Document images with source code:

##############################

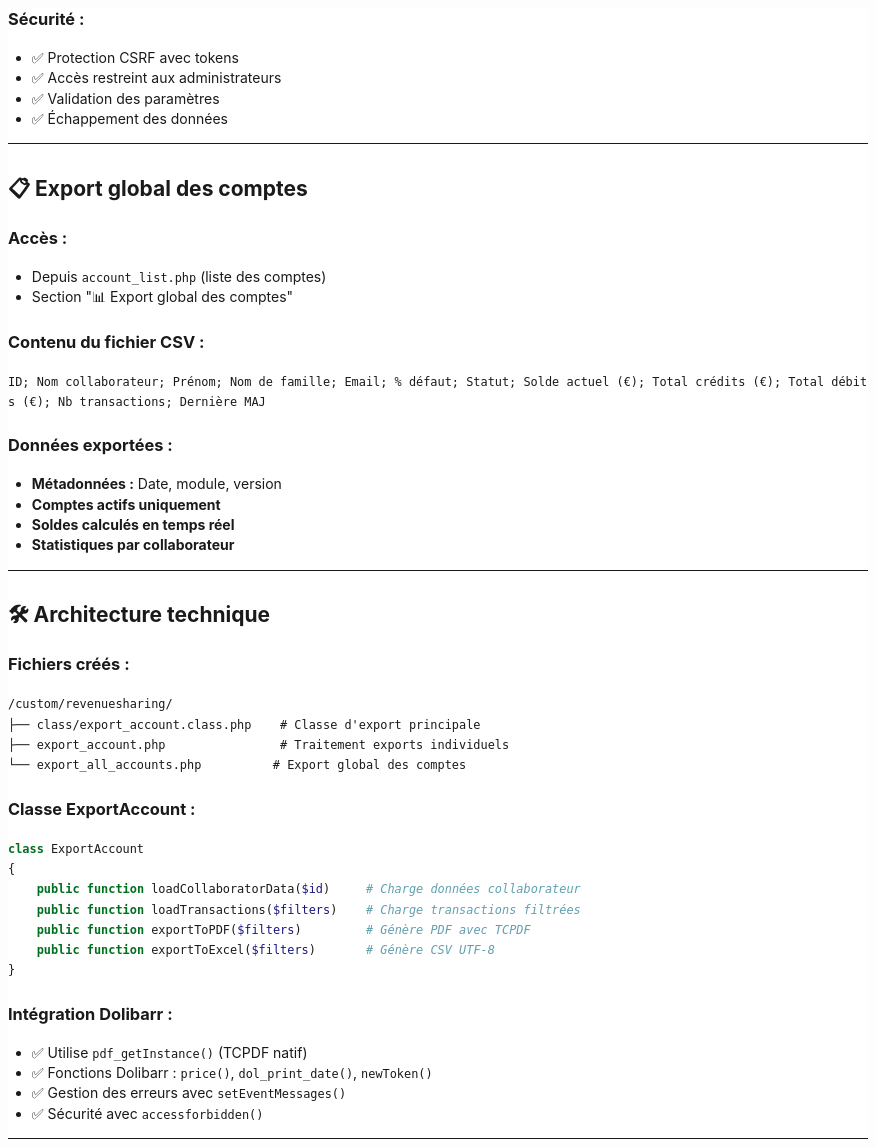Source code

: ### **Sécurité :**
- ✅ Protection CSRF avec tokens
- ✅ Accès restreint aux administrateurs
- ✅ Validation des paramètres
- ✅ Échappement des données

---

## 📋 Export global des comptes

### **Accès :**
- Depuis `account_list.php` (liste des comptes)
- Section "📊 Export global des comptes"

### **Contenu du fichier CSV :**
```csv
ID; Nom collaborateur; Prénom; Nom de famille; Email; % défaut; Statut; Solde actuel (€); Total crédits (€); Total débits (€); Nb transactions; Dernière MAJ
```

### **Données exportées :**
- **Métadonnées :** Date, module, version
- **Comptes actifs uniquement**
- **Soldes calculés en temps réel**
- **Statistiques par collaborateur**

---

## 🛠️ Architecture technique

### **Fichiers créés :**
```
/custom/revenuesharing/
├── class/export_account.class.php    # Classe d'export principale
├── export_account.php                # Traitement exports individuels  
└── export_all_accounts.php          # Export global des comptes
```

### **Classe ExportAccount :**
```php
class ExportAccount
{
    public function loadCollaboratorData($id)     # Charge données collaborateur
    public function loadTransactions($filters)    # Charge transactions filtrées
    public function exportToPDF($filters)         # Génère PDF avec TCPDF
    public function exportToExcel($filters)       # Génère CSV UTF-8
}
```

### **Intégration Dolibarr :**
- ✅ Utilise `pdf_getInstance()` (TCPDF natif)
- ✅ Fonctions Dolibarr : `price()`, `dol_print_date()`, `newToken()`
- ✅ Gestion des erreurs avec `setEventMessages()`
- ✅ Sécurité avec `accessforbidden()`

---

##############################

■ Required work: Copy the lines above exactly, beginning at the line containing "### **Intégration Dolibarr :**" and stopping at the last line.

■ Result of the exercise:
### **Intégration Dolibarr :**
- ✅ Utilise `pdf_getInstance()` (TCPDF natif)
- ✅ Fonctions Dolibarr : `price()`, `dol_print_date()`, `newToken()`
- ✅ Gestion des erreurs avec `setEventMessages()`
- ✅ Sécurité avec `accessforbidden()`

---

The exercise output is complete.